I have spent years, as an editor and a reporter, hating on Presidential press conferences—the faux-gotcha questions, the pointless preening, the carefully calculated one-liners from the President made to seem like spontaneous witticisms. Print reporters like me are biased toward scoops and original reporting; we tend to dislike events that are staged for the cameras, featuring journalists as props.

Then came Donald Trump, and an entire Presidential term of watching press conferences with a renewed sense of urgency. No matter how hard they were to sit through, they were undoubtedly relevant: Trump regularly used them not only as a platform for his lies and cartoonish demagoguery but also for unexpected policy pronouncements that had significant real-world consequences. Trump’s performances required watching because his Presidency defied the norms of governance; he was the only one who could speak for his Administration of one, and thus we had no choice but to pay attention.

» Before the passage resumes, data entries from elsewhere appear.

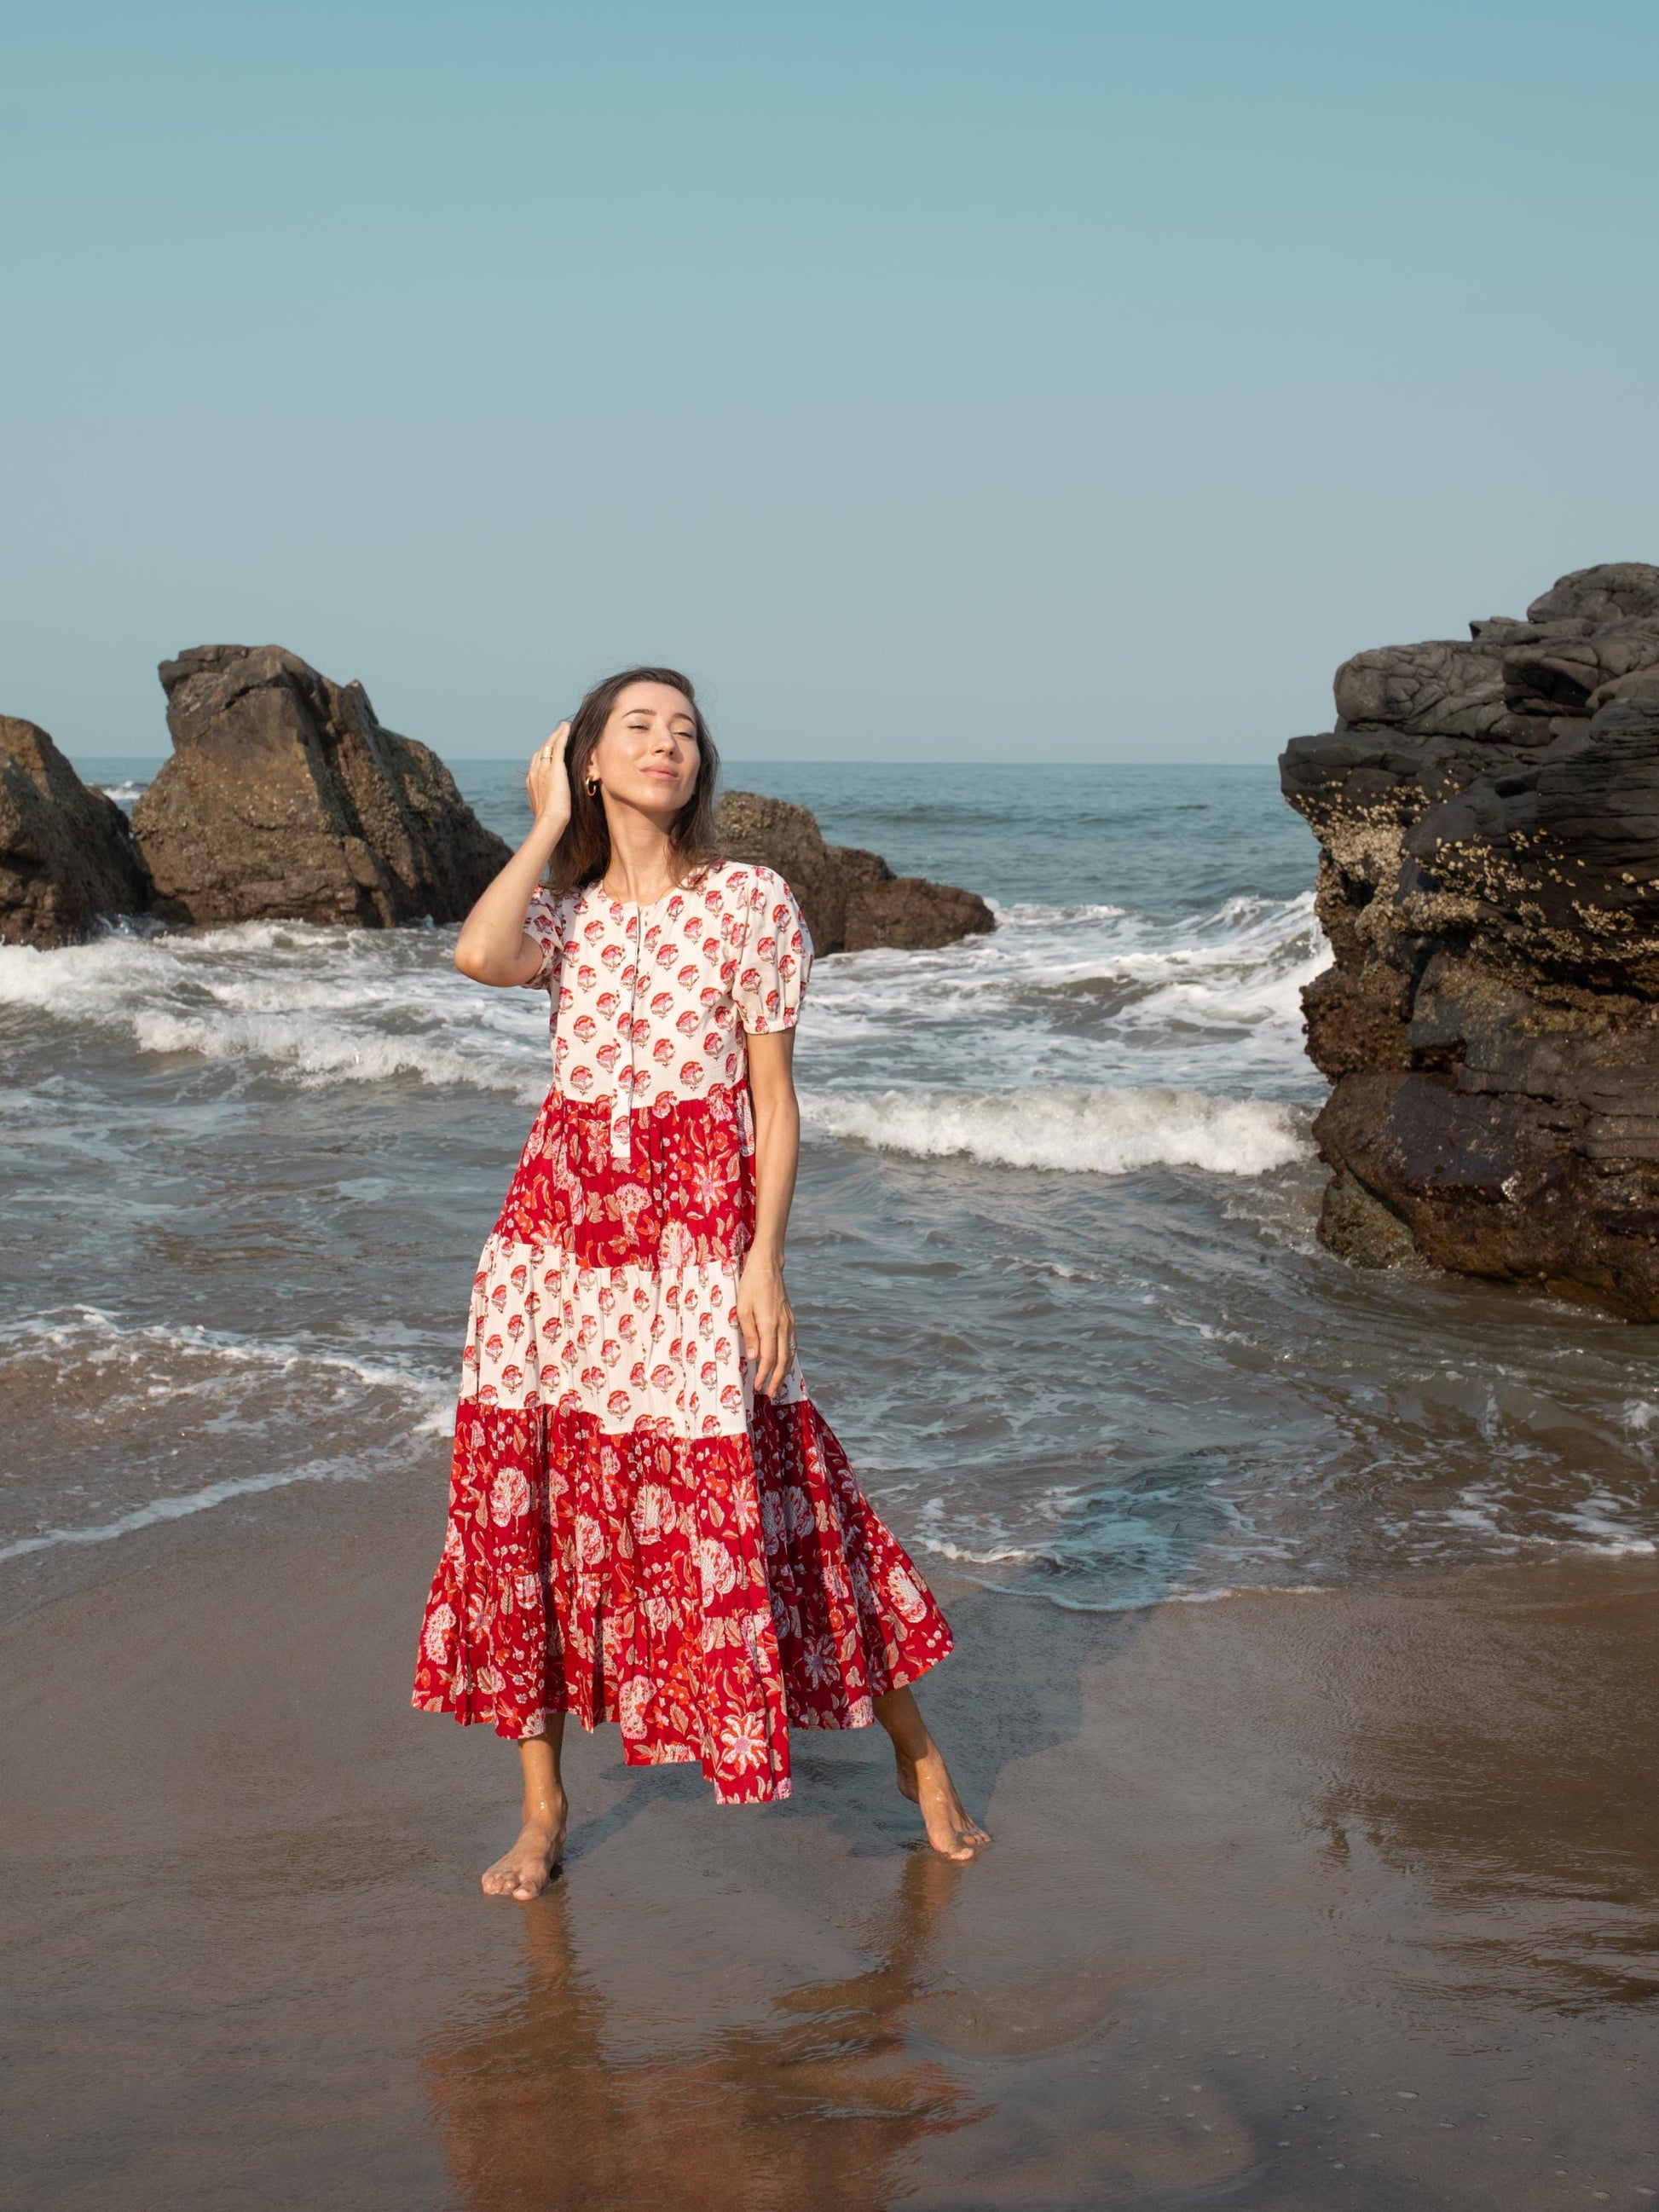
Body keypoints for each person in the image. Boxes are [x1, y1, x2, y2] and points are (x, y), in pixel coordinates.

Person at [413, 667, 987, 1896]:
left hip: (693, 1234)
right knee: (539, 1495)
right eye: (638, 726)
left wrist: (762, 1264)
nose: (667, 743)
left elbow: (775, 1106)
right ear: (588, 755)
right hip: (551, 1238)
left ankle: (919, 1757)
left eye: (684, 728)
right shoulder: (563, 914)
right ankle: (542, 1805)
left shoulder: (748, 901)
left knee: (775, 1481)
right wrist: (547, 825)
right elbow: (475, 953)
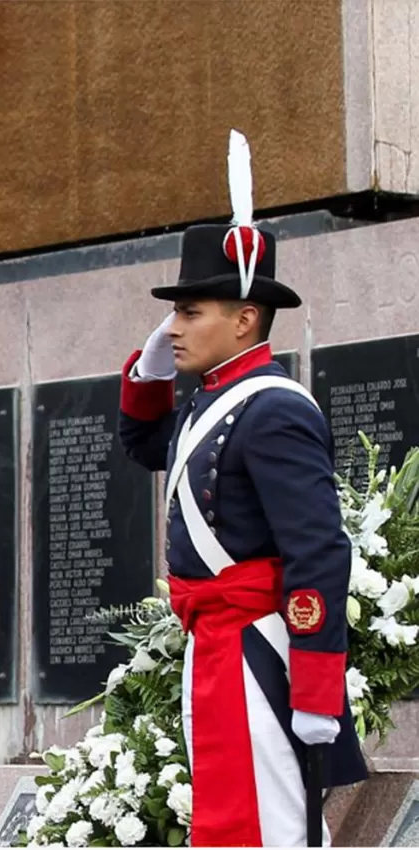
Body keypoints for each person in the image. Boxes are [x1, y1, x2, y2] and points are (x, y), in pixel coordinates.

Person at [117, 131, 366, 846]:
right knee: (231, 825)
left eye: (191, 312)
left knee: (273, 824)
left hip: (262, 644)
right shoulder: (211, 401)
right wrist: (151, 367)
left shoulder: (274, 407)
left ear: (246, 317)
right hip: (215, 642)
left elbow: (318, 550)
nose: (175, 325)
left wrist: (317, 687)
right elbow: (145, 445)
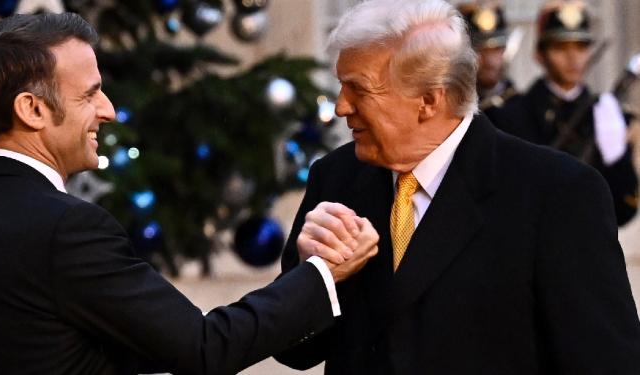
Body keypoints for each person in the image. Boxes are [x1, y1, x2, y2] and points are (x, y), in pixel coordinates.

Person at [0, 12, 380, 375]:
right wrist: (321, 273)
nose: (109, 111)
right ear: (32, 109)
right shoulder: (66, 227)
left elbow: (63, 345)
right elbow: (204, 350)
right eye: (90, 95)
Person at [274, 0, 640, 373]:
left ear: (429, 100)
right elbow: (293, 351)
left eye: (359, 90)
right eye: (341, 87)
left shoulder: (557, 193)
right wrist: (312, 278)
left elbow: (607, 362)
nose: (341, 107)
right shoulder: (335, 178)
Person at [502, 1, 638, 225]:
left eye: (581, 47)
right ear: (538, 54)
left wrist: (617, 160)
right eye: (560, 47)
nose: (573, 58)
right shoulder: (512, 115)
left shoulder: (608, 117)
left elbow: (624, 211)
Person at [457, 2, 521, 132]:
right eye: (480, 50)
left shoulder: (525, 107)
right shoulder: (454, 109)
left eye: (496, 49)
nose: (490, 61)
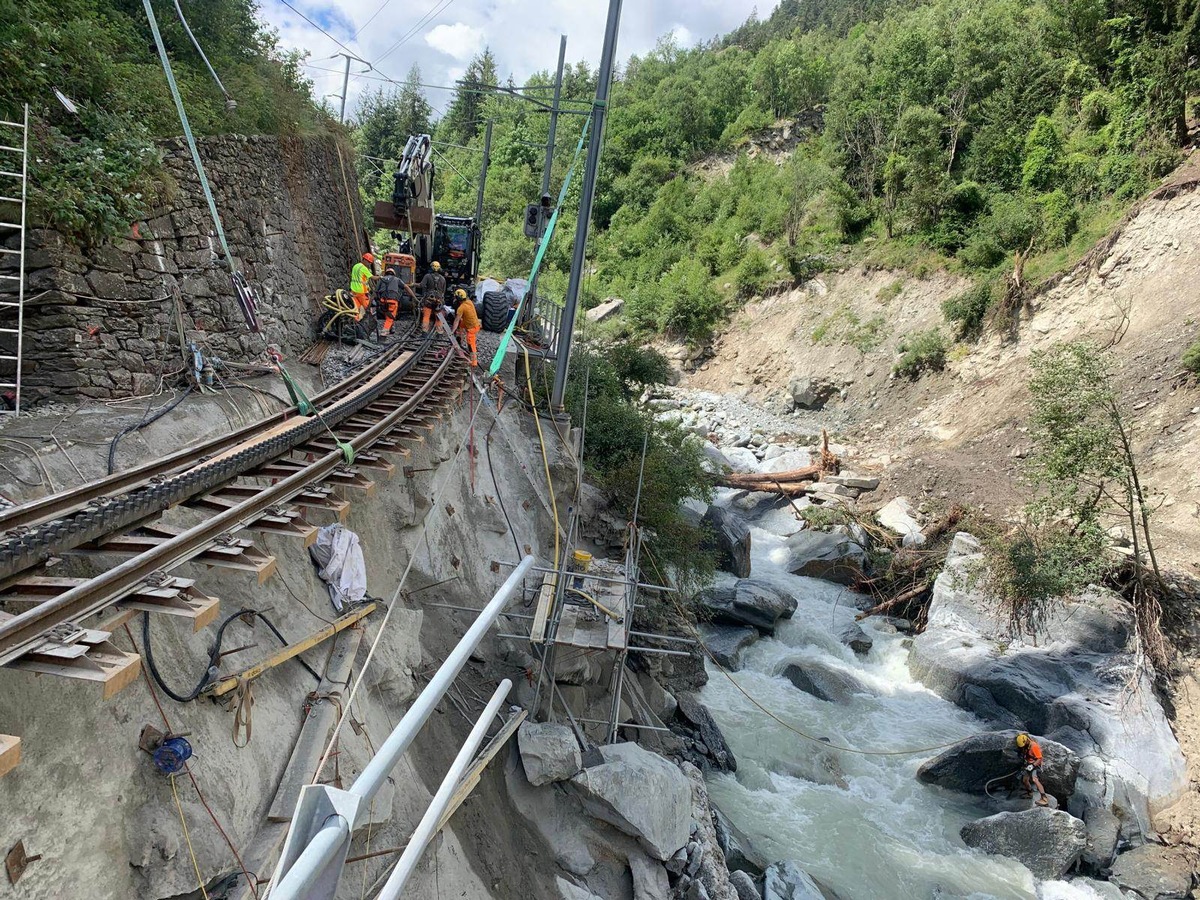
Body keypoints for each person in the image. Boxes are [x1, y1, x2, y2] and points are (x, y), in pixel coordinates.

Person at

That was then. Today, no one watches a Biden press conference worrying that he is about to suggest that Americans drink bleach to cure their COVID or that he will declare war on Michigan because its governor wasn’t appreciative enough. Wondering whether Biden, a famously long-winded seventy-eight-year-old former senator, will stumble over an answer does not have the same consequences as watching a Presidential press conference to find out whether Trump is still threatening to rain down “fire and fury” on North Korea. This is an improvement, to be sure. But politics moves on, and, in this case, Trump’s exit from the White House means that we journalists have the space and time to consider once again the problem of how to insist on transparency and accountability in our government without relying so heavily on the empty spectacle of the televised Presidential press conference, a platform that arguably had its heyday in the early nineteen-sixties.

I am, of course, all for asking Biden hard, tough, and pointed questions—the more the better. But Thursday’s press conference reminded me of why I hated these staged events in the first place. It taught me nothing about Joe Biden, his Presidency, or his priorities. The problem was not that it was boring. It was that it was bad.